Some people fascinate. Some people have “It.” But what is It?
Yale theater professor Joseph Roach explores this question in his wide-ranging cultural history, entitled simply It (University of Michigan, 2007).
Turns out, It is like porn - you know it when you see it, but you can’t quite define it. It’s like porn too in that It has something to do with sex. But It is more than and different from sexiness. As Roach says, It has been described in various ways - as “ethos” by Quintillian, as “sprezzatura” by Castiglione, as “charisma” by Christians and Max Weber, as “magnetism” and “attraction.” But those descriptions only change the terms; what is it about It that produces what Roach calls the It-effect?

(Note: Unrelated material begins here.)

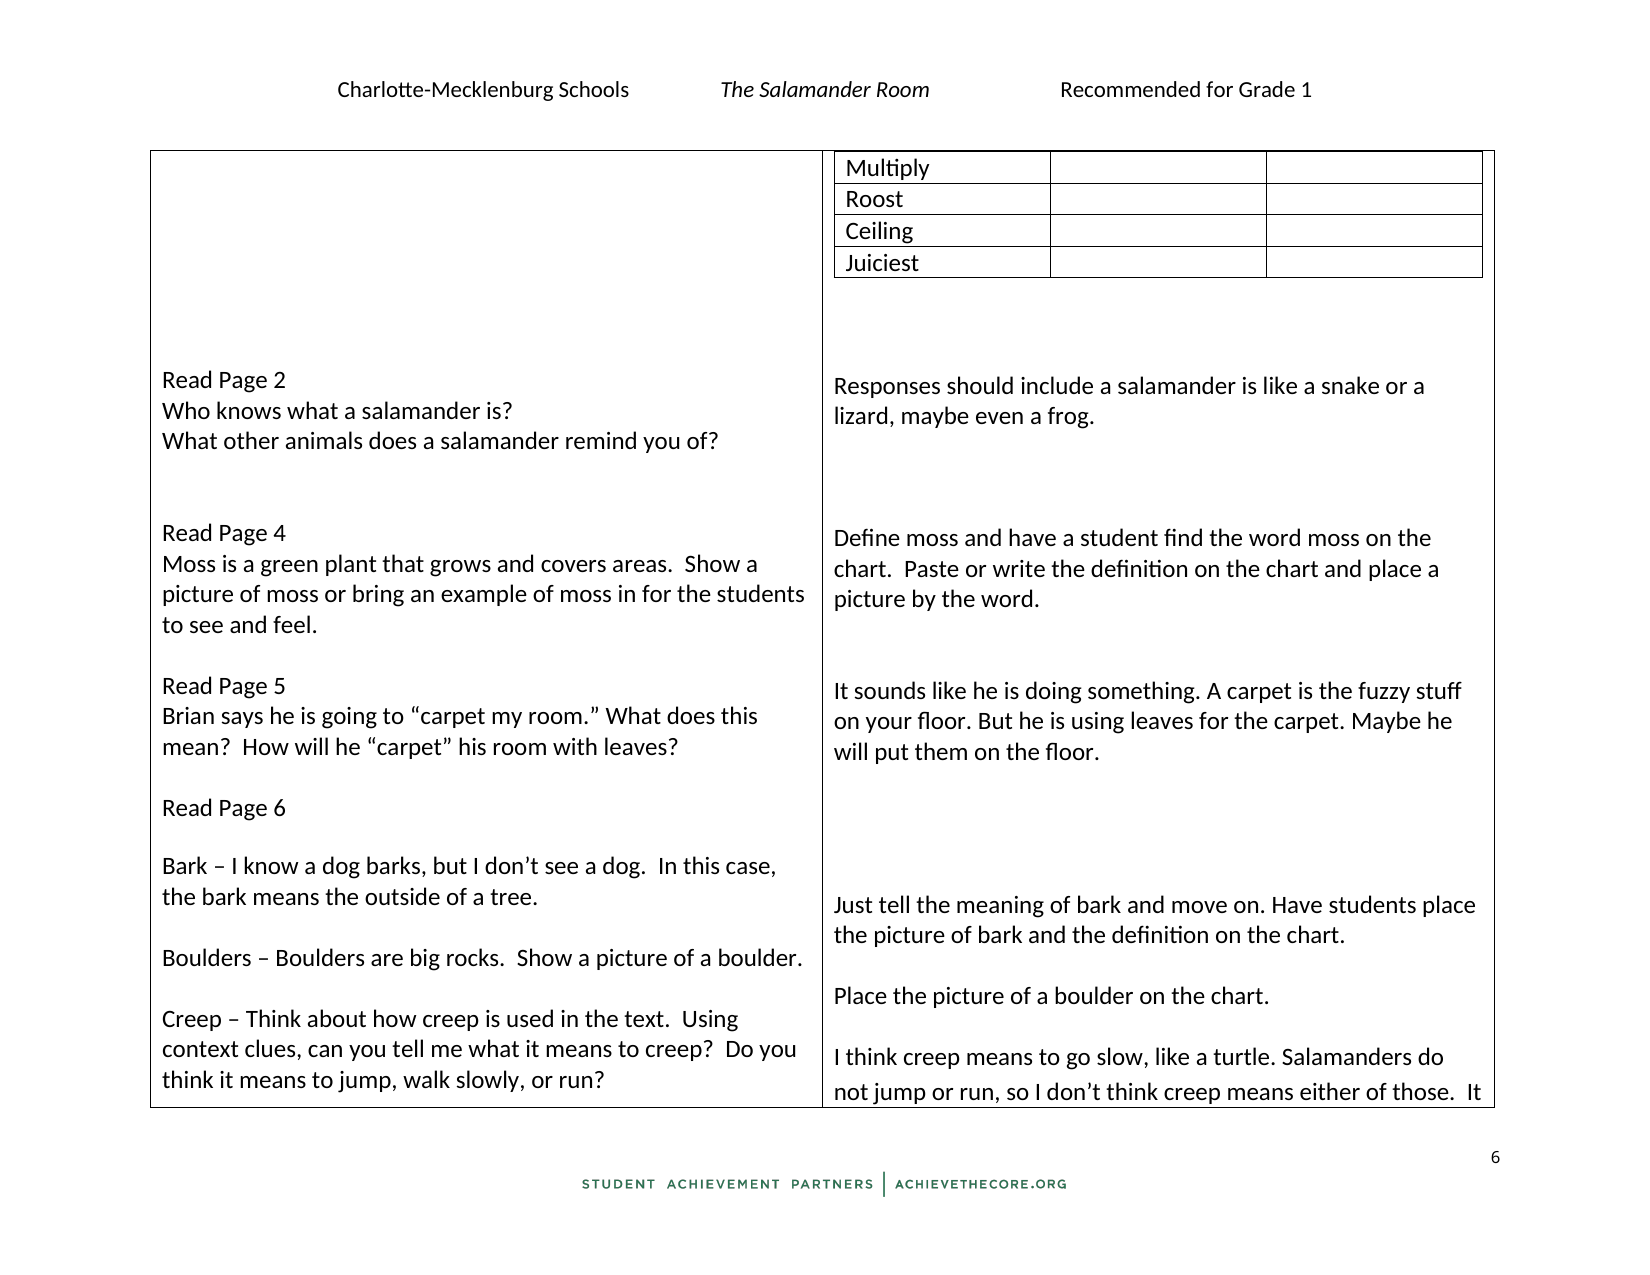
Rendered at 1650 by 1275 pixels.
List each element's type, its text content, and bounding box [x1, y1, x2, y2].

A central feature of It is the contradictory reality of “public intimacy.” Of Clara Bow, the film actress dubbed the original “It Girl” by romance novelist Elinor Glyn, Roach writes that It “meant the ability to stand as if naked in the middle of a crowded room as if alone.” He sees It in Uma Thurman as she gazes at him from the cover of an issue of GQ at the barber’s: “Thurman’s image fascinates, not merely because she looks to be nearly naked, but also because she looks to be completely alone. Even as her eyes meet mine as seductively as they must in order to do their work, her countenance somehow keeps a modicum of privacy where none seems possible, a discreet veil of solitude in a world brought into illusory fullness of being by the general congregation of unaverted stares.” This “effortless look of public intimacy” is “but one part, albeit an important one, of the multifaceted genius of It.”

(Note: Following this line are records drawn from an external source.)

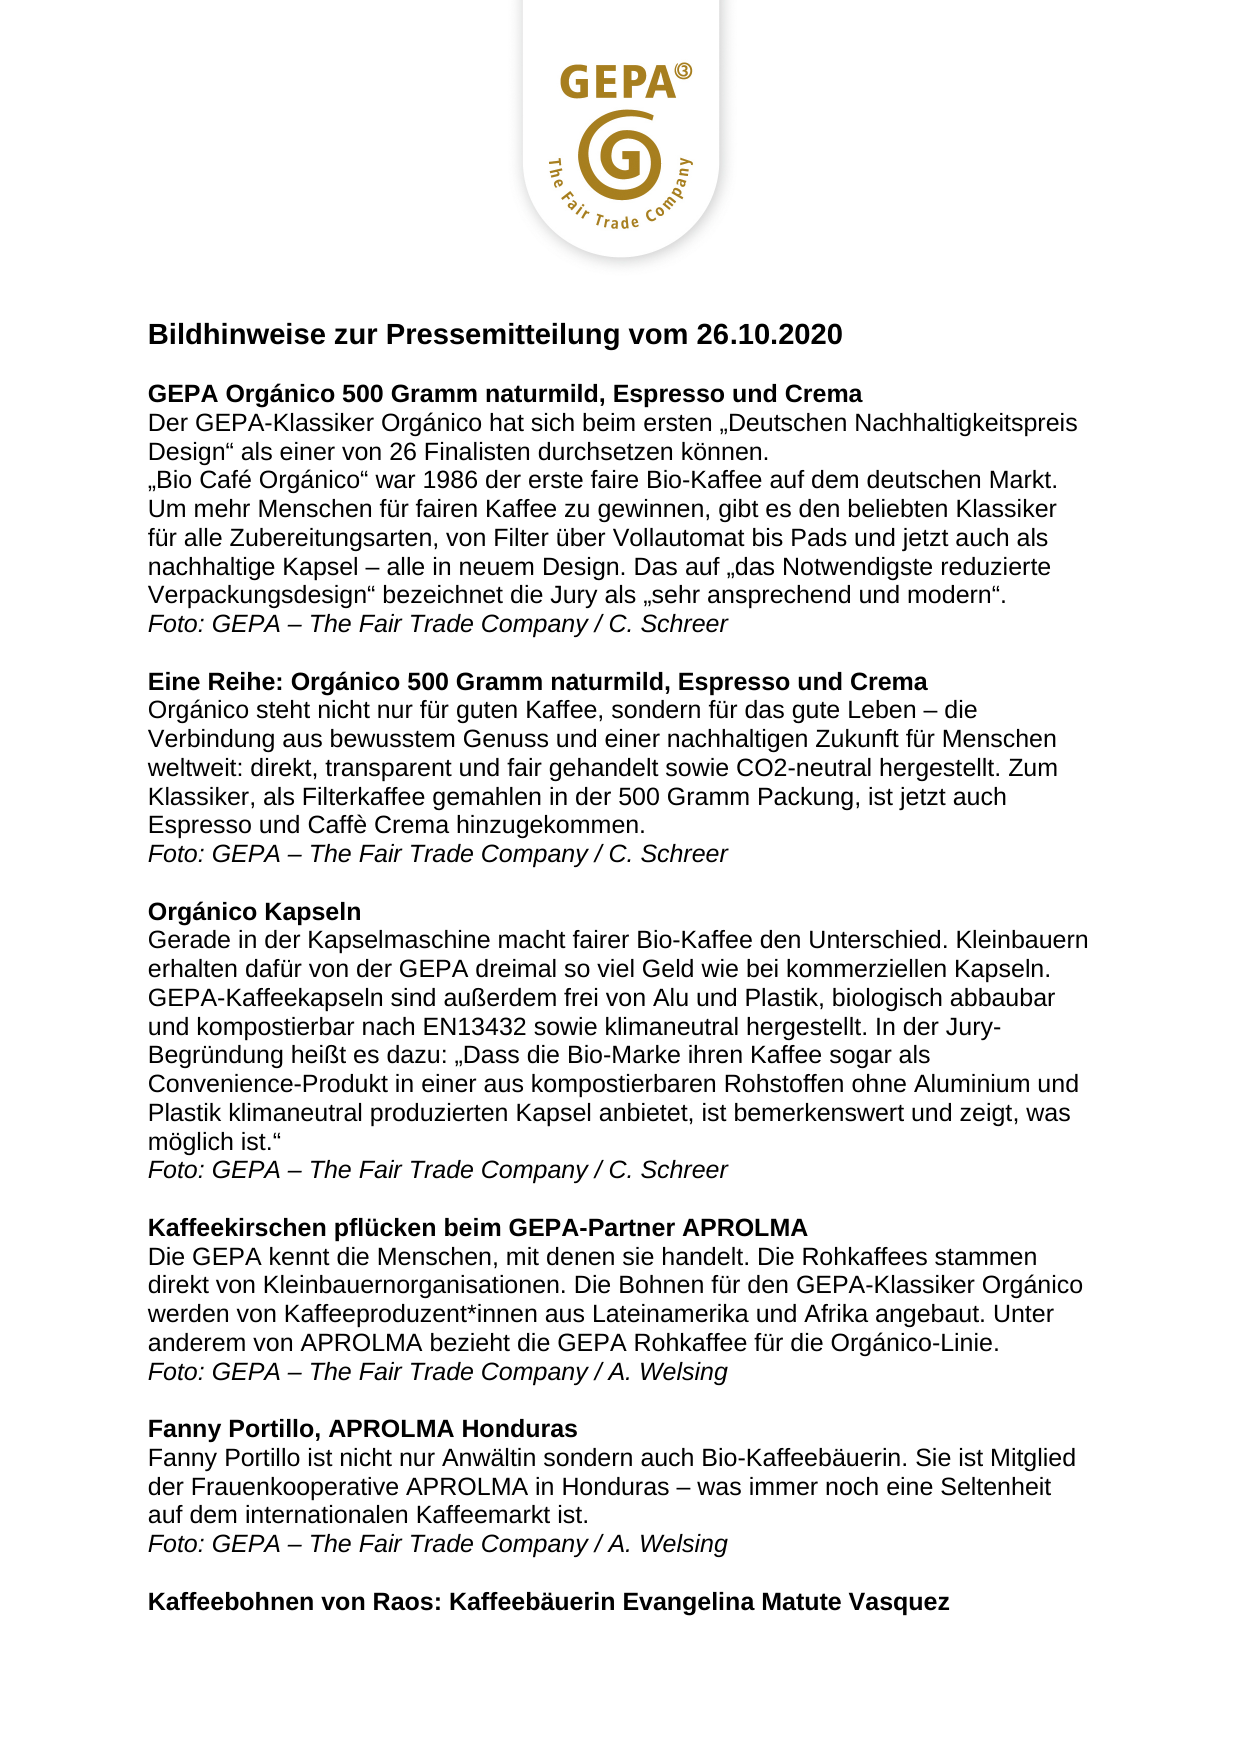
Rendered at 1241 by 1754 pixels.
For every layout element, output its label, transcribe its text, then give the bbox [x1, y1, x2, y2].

text Orgánico steht nicht nur für guten Kaffee, sondern für das gute Leben – die Verbindung aus bewusstem Genuss und einer nachhaltigen Zukunft für Menschen weltweit: direkt, transparent und fair gehandelt sowie CO2-neutral hergestellt. Zum Klassiker, als Filterkaffee gemahlen in der 500 Gramm Packung, ist jetzt auch Espresso und Caffè Crema hinzugekommen. [148, 696, 1092, 839]
text Die GEPA kennt die Menschen, mit denen sie handelt. Die Rohkaffees stammen direkt von Kleinbauernorganisationen. Die Bohnen für den GEPA-Klassiker Orgánico werden von Kaffeeproduzent*innen aus Lateinamerika und Afrika angebaut. Unter anderem von APROLMA bezieht die GEPA Rohkaffee für die Orgánico-Linie. [148, 1242, 1092, 1357]
text Foto: GEPA – The Fair Trade Company / C. Schreer [148, 609, 1092, 638]
text Fanny Portillo, APROLMA Honduras [148, 1414, 1092, 1443]
text Eine Reihe: Orgánico 500 Gramm naturmild, Espresso und Crema [148, 667, 1092, 696]
text Foto: GEPA – The Fair Trade Company / C. Schreer [148, 839, 1092, 868]
text Kaffeebohnen von Raos: Kaffeebäuerin Evangelina Matute Vasquez [148, 1587, 1092, 1616]
text Orgánico Kapseln [148, 897, 1092, 926]
text Bildhinweise zur Pressemitteilung vom 26.10.2020 [148, 317, 1092, 379]
text Foto: GEPA – The Fair Trade Company / A. Welsing [148, 1357, 1092, 1386]
text Gerade in der Kapselmaschine macht fairer Bio-Kaffee den Unterschied. Kleinbauern erhalten dafür von der GEPA dreimal so viel Geld wie bei kommerziellen Kapseln. GEPA-Kaffeekapseln sind außerdem frei von Alu und Plastik, biologisch abbaubar und kompostierbar nach EN13432 sowie klimaneutral hergestellt. In der Jury-Begründung heißt es dazu: „Dass die Bio-Marke ihren Kaffee sogar als Convenience-Produkt in einer aus kompostierbaren Rohstoffen ohne Aluminium und Plastik klimaneutral produzierten Kapsel anbietet, ist bemerkenswert und zeigt, was möglich ist.“ [148, 926, 1092, 1156]
text „Bio Café Orgánico“ war 1986 der erste faire Bio-Kaffee auf dem deutschen Markt. Um mehr Menschen für fairen Kaffee zu gewinnen, gibt es den beliebten Klassiker für alle Zubereitungsarten, von Filter über Vollautomat bis Pads und jetzt auch als nachhaltige Kapsel – alle in neuem Design. Das auf „das Notwendigste reduzierte Verpackungsdesign“ bezeichnet die Jury als „sehr ansprechend und modern“. [148, 466, 1092, 609]
text Foto: GEPA – The Fair Trade Company / C. Schreer [148, 1156, 1092, 1184]
picture [495, 0, 745, 284]
text Fanny Portillo ist nicht nur Anwältin sondern auch Bio-Kaffeebäuerin. Sie ist Mitglied der Frauenkooperative APROLMA in Honduras – was immer noch eine Seltenheit auf dem internationalen Kaffeemarkt ist. [148, 1443, 1092, 1529]
text Der GEPA-Klassiker Orgánico hat sich beim ersten „Deutschen Nachhaltigkeitspreis Design“ als einer von 26 Finalisten durchsetzen können. [148, 408, 1092, 466]
text Kaffeekirschen pflücken beim GEPA-Partner APROLMA [148, 1213, 1092, 1242]
text GEPA Orgánico 500 Gramm naturmild, Espresso und Crema [148, 379, 1092, 408]
text Foto: GEPA – The Fair Trade Company / A. Welsing [148, 1529, 1092, 1558]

Citing Glyn, who figures prominently in Roach’s book, he notes that It includes an element of animal power: “To have ‘It,’” Glyn wrote, “the fortunate possessor must have that strange magnetism which attracts both sexes. He or she must be entirely unselfconscious and full of self-confidence, indifferent to the effect he or she is producing, and uninfluenced by others. There must be physical attraction, but beauty is unnecessary. Conceit or self-consciousness destroys ‘It’ immediately. In the animal world ‘It’ demonstrates [itself] in tigers and cats - both animals being fascinating and mysterious, and quite unbiddable.” That “unbiddability” is a key to It.

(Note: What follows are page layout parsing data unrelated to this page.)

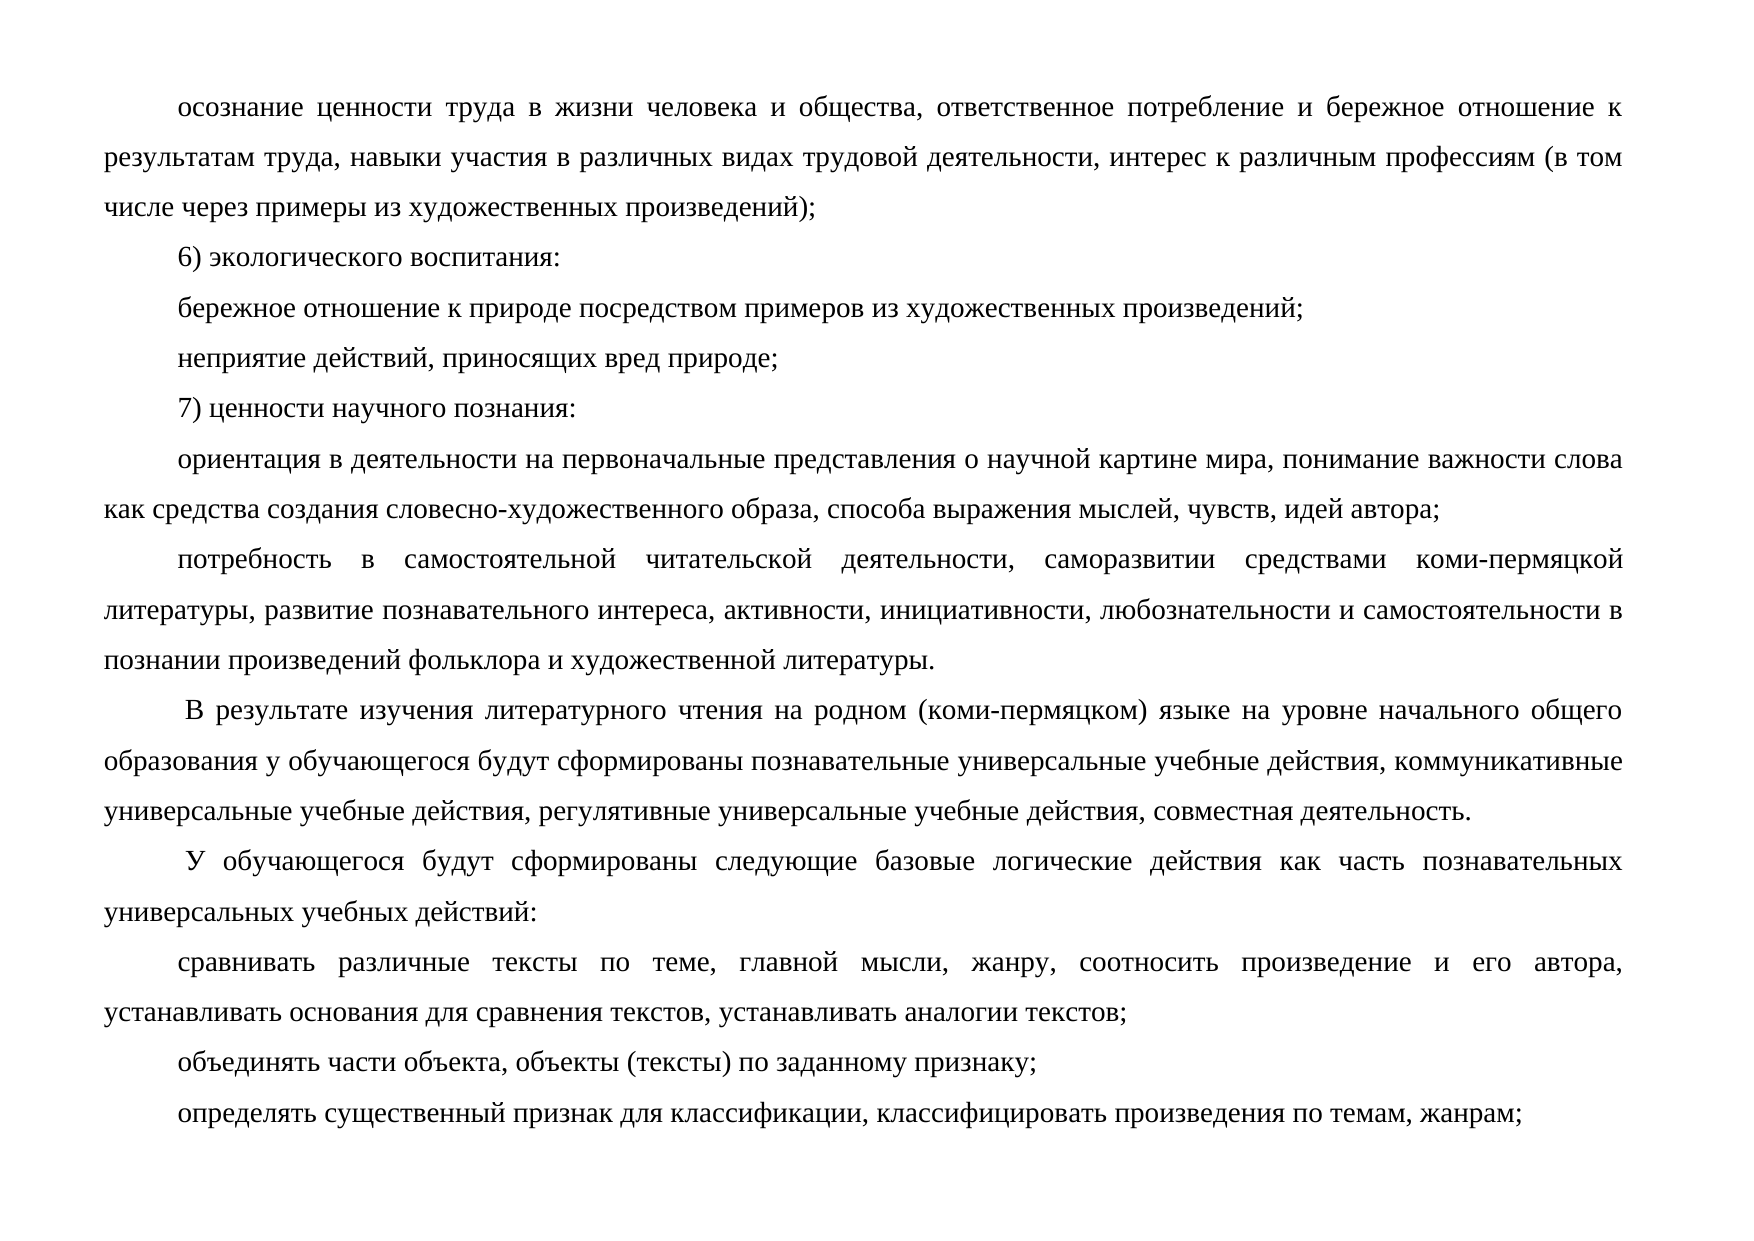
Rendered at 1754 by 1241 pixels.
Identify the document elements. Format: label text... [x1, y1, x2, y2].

text У обучающегося будут сформированы следующие базовые логические действия как часть познавательных универсальных учебных действий: [103, 843, 1624, 927]
text В результате изучения литературного чтения на родном (коми-пермяцком) языке на уровне начального общего образования у обучающегося будут сформированы познавательные универсальные учебные действия, коммуникативные универсальные учебные действия, регулятивные универсальные учебные действия, совместная деятельность. [103, 692, 1624, 827]
text осознание ценности труда в жизни человека и общества, ответственное потребление и бережное отношение к результатам труда, навыки участия в различных видах трудовой деятельности, интерес к различным профессиям (в том числе через примеры из художественных произведений); [103, 89, 1624, 223]
text неприятие действий, приносящих вред природе; [103, 340, 1624, 374]
text сравнивать различные тексты по теме, главной мысли, жанру, соотносить произведение и его автора, устанавливать основания для сравнения текстов, устанавливать аналогии текстов; [103, 944, 1624, 1028]
text бережное отношение к природе посредством примеров из художественных произведений; [103, 290, 1624, 323]
text ориентация в деятельности на первоначальные представления о научной картине мира, понимание важности слова как средства создания словесно-художественного образа, способа выражения мыслей, чувств, идей автора; [103, 441, 1624, 525]
text 6) экологического воспитания: [103, 239, 1624, 273]
text 7) ценности научного познания: [103, 391, 1624, 424]
text объединять части объекта, объекты (тексты) по заданному признаку; [103, 1044, 1624, 1078]
text потребность в самостоятельной читательской деятельности, саморазвитии средствами коми-пермяцкой литературы, развитие познавательного интереса, активности, инициативности, любознательности и самостоятельности в познании произведений фольклора и художественной литературы. [103, 541, 1624, 676]
text определять существенный признак для классификации, классифицировать произведения по темам, жанрам; [103, 1095, 1624, 1128]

In his admittedly Anglo-centric account, Roach looks back to Restoration drama and royal ceremony for the historical roots of It. And he sees the cult of celebrity in contemporary life as something of a restoration of royal majesty - a “reenchantment” of the world.
Roach is alert to the religious dimensions of It: “Sociologist Chris Rojek aptly summarizes this theology of pop culture in Celebrity (2001) . . . ‘There are many striking parallels between religious belief and practice and celebrity culture,’ Rojek writes, citing the fan reception of film idols and rock stars. Indeed, these oft-noted parallels, which include reliquaries, death rites, ceremonies of ascent and descent, shamanic interventions, eucharistic offerings, confessions, resurrections and promises of everlasting redemption, tend to ‘reinforce the hypothesis that considerable partial convergence between religion and celebrity has occurred.”
I kept wondering if Roach started his history too late; the two-bodies theory to which he appeals was medieval in origin, and his discussion regularly bumps up against some of the features of the courtly love tradition. You gotta start somewhere, of course, and Roach’s book adds considerable historical depth to our understanding of the contemporary culture of celebrity.